Reproduce everything in the length-penalty configuration text below from "Configuration for length-based" down to "params = WatsonxGenerationRequestParameters.builder()", character for character.

### EXTRACT TO READ

Configuration for length-based penalties in generation models.

public record LengthPenalty(Double decayFactor, Integer startIndex) {
    // decayFactor: > 1.0, controls penalty strength
    // startIndex: >= 0, token position where penalty begins
}

Usage:

// Create length penalty
LengthPenalty penalty = new LengthPenalty(1.5, 10);

// Use in parameters
WatsonxGenerationRequestParameters params = WatsonxGenerationRequestParameters.builder()
    .lengthPenalty(penalty)
    .build();

// Penalty calculation:
// For token position >= startIndex:
//   penalty = decayFactor ^ (position - startIndex)
//   token_score = token_score / penalty

Usage Examples

Chat Model Parameter Override

import io.quarkiverse.langchain4j.watsonx.WatsonxChatRequestParameters;
import dev.langchain4j.model.chat.request.ChatRequest;
import dev.langchain4j.data.message.UserMessage;
import dev.langchain4j.model.chat.response.ChatResponse;

@ApplicationScoped
public class ChatService {
    @Inject
    ChatModel chatModel;

    public String generateCreative(String prompt) {
        // Override default parameters for creative generation
        WatsonxChatRequestParameters params = WatsonxChatRequestParameters.builder()
            .temperature(1.5)
            .topP(0.95)
            .frequencyPenalty(0.3)
            .presencePenalty(0.5)
            .maxOutputTokens(1000)

######
### SUPPLIED ENTRIES

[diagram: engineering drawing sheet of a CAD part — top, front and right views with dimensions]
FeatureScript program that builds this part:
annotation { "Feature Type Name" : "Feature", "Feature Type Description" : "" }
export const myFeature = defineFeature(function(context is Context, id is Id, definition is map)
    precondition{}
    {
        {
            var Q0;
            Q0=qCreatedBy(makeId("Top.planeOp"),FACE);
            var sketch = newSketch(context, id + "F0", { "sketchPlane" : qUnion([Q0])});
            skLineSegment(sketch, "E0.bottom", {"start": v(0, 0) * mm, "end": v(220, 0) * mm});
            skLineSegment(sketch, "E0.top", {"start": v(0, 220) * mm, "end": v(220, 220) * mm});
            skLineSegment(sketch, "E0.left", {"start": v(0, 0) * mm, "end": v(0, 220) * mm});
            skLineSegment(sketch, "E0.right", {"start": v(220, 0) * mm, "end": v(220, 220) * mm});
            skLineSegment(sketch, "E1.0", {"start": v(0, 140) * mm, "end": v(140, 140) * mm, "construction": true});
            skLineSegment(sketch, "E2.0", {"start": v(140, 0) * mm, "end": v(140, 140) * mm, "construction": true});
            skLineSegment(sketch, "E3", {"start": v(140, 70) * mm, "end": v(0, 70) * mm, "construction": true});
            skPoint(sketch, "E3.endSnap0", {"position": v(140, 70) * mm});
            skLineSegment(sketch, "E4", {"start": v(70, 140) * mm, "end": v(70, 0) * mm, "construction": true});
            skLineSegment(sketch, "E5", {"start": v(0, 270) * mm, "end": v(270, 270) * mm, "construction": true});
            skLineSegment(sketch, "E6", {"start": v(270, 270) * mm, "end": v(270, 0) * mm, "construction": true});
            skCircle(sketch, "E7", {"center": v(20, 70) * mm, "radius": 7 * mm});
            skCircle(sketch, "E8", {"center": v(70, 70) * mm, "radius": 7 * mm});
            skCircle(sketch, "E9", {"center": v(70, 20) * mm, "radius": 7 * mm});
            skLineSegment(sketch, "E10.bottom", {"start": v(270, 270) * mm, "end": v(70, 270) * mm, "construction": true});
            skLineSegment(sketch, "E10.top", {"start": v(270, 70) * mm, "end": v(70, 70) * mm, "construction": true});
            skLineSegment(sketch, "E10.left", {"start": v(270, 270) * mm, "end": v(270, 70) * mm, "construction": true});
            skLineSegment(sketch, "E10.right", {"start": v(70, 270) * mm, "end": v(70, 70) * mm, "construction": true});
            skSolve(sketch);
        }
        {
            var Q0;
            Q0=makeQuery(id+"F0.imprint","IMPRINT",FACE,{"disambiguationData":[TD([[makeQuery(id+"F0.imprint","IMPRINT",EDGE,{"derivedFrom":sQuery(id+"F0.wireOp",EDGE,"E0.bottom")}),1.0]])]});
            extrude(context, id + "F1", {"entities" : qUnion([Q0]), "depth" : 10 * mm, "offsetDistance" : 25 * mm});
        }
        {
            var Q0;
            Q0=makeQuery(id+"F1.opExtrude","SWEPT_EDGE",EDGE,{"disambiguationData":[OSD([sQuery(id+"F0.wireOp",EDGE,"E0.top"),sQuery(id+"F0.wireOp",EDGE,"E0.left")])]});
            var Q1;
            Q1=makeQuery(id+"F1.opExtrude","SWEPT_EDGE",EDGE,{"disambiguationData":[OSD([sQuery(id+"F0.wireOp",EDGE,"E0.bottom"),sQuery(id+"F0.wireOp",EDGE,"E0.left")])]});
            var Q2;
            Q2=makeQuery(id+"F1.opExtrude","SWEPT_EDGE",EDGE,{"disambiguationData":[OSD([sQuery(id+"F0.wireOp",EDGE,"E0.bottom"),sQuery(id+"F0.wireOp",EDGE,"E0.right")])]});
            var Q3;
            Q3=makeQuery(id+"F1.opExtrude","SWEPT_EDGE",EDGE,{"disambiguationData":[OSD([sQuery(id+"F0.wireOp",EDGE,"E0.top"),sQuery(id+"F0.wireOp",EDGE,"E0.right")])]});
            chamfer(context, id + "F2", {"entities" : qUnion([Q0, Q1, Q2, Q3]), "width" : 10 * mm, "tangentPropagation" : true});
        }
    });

######

* [RESPONSE TO THIS EXERCISE]
Configuration for length-based penalties in generation models.

public record LengthPenalty(Double decayFactor, Integer startIndex) {
    // decayFactor: > 1.0, controls penalty strength
    // startIndex: >= 0, token position where penalty begins
}

Usage:

// Create length penalty
LengthPenalty penalty = new LengthPenalty(1.5, 10);

// Use in parameters
WatsonxGenerationRequestParameters params = WatsonxGenerationRequestParameters.builder()